===== EXCERPT

Member of the U.S. House of Representatives from New Mexico's 3rd district
- Incumbent
- Assumed office January 3, 2021
- Preceded by: Ben Ray Luján

Personal details
- Born: Teresa Isabel Leger July 1, 1959 (age 67) Las Vegas, New Mexico, U.S.
- Party: Democratic
- Spouse: Luis Fernández ​(divorced)​
- Children: 3
- Parents: Ray Leger (father); Mela Leger (mother);
- Education: Yale University (BA) Stanford University (JD)
- Website: House website Campaign website
- Leger Fernández's voice Leger Fernández on alcohol and substance abuse. Recorded June 23, 2022

= Teresa Leger Fernández =

American politician and attorney (born 1959)

Teresa Isabel Leger Fernández (/'lɛdʒər fərˈnændɛz/ LEJ-ər-_-fər-NAN-dez; born July 1, 1959) is an American attorney and politician representing New Mexico's 3rd congressional district in the United States House of Representatives since 2021.

== Early life and education ==
Teresa Leger was born in Las Vegas, New Mexico. Her mother, Mela Leger, was a bilingual educator and her father, Ray Leger, served as a member of the New Mexico Senate. After graduating from West Las Vegas High School, Leger Fernández earned a Bachelor of Arts degree from Yale University and a Juris Doctor from the Stanford Law School.

== Career ==
After graduating from law school, Leger Fernández returned to New Mexico to work as an attorney, specializing in community-building and tribal advocacy. She was a White House fellow during the Clinton administration and later served on the Advisory Council on Historic Preservation during the Obama administration. She also worked as a liaison between the White House Office and the Department of Housing and Urban Development. For 30 years, Leger Fernández operated Leger Law and Strategy, LLC in Santa Fe. The firm focuses on community development, tribal advocacy, civil rights, and social justice. In 2017, she led a successful effort to implement ranked-choice voting in Santa Fe's municipal elections.

==========
===== INFORMATION SUPPLIED

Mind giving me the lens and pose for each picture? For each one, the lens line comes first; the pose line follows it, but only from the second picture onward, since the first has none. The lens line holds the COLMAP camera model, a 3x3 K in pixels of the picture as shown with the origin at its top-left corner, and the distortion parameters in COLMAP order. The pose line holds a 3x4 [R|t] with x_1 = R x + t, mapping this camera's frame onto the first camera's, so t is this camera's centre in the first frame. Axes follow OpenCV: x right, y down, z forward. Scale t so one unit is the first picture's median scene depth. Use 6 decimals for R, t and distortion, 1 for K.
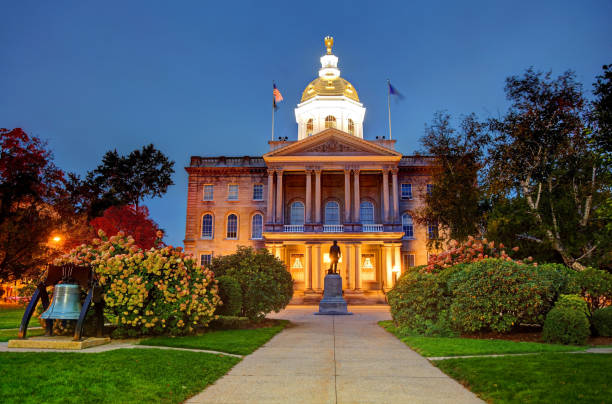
lens RADIAL K [[480.6, 0, 299.9], [0, 480.6, 201.3], [0, 0, 1]] dist [-0.053909, -0.001435]
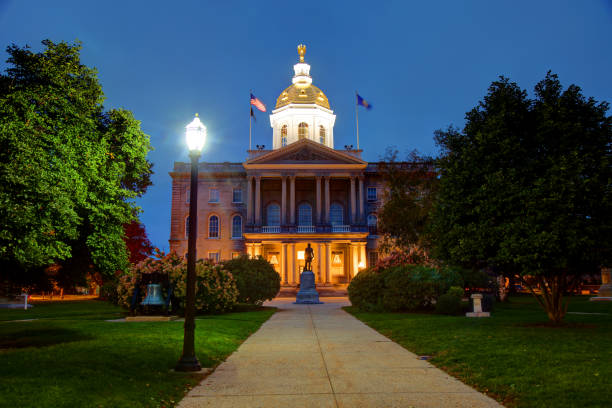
lens RADIAL K [[532.9, 0, 302.6], [0, 532.9, 206.4], [0, 0, 1]] dist [-0.039289, -0.002340]
pose [[0.997566, -0.002317, 0.069695, -0.025305], [-0.000478, 0.999197, 0.040067, -0.045581], [-0.069731, -0.040003, 0.996763, -0.233377]]
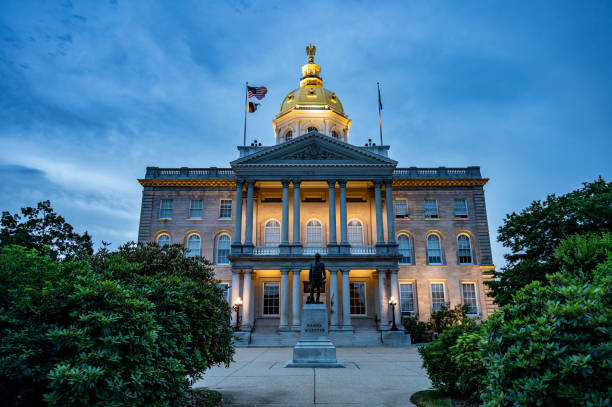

==========

ACTIONS TO TAKE
1. Reproduce the stretch of the Leger Fernández excerpt from "American politician and" through "Stanford Law School.".
2. According to the Leger Fernández excerpt, how long did she operate Leger Law and Strategy, LLC in Santa Fe?

RESULTS BY TASK
1.
American politician and attorney (born 1959)

Teresa Isabel Leger Fernández (/'lɛdʒər fərˈnændɛz/ LEJ-ər-_-fər-NAN-dez; born July 1, 1959) is an American attorney and politician representing New Mexico's 3rd congressional district in the United States House of Representatives since 2021.

== Early life and education ==
Teresa Leger was born in Las Vegas, New Mexico. Her mother, Mela Leger, was a bilingual educator and her father, Ray Leger, served as a member of the New Mexico Senate. After graduating from West Las Vegas High School, Leger Fernández earned a Bachelor of Arts degree from Yale University and a Juris Doctor from the Stanford Law School.

2. For 30 years.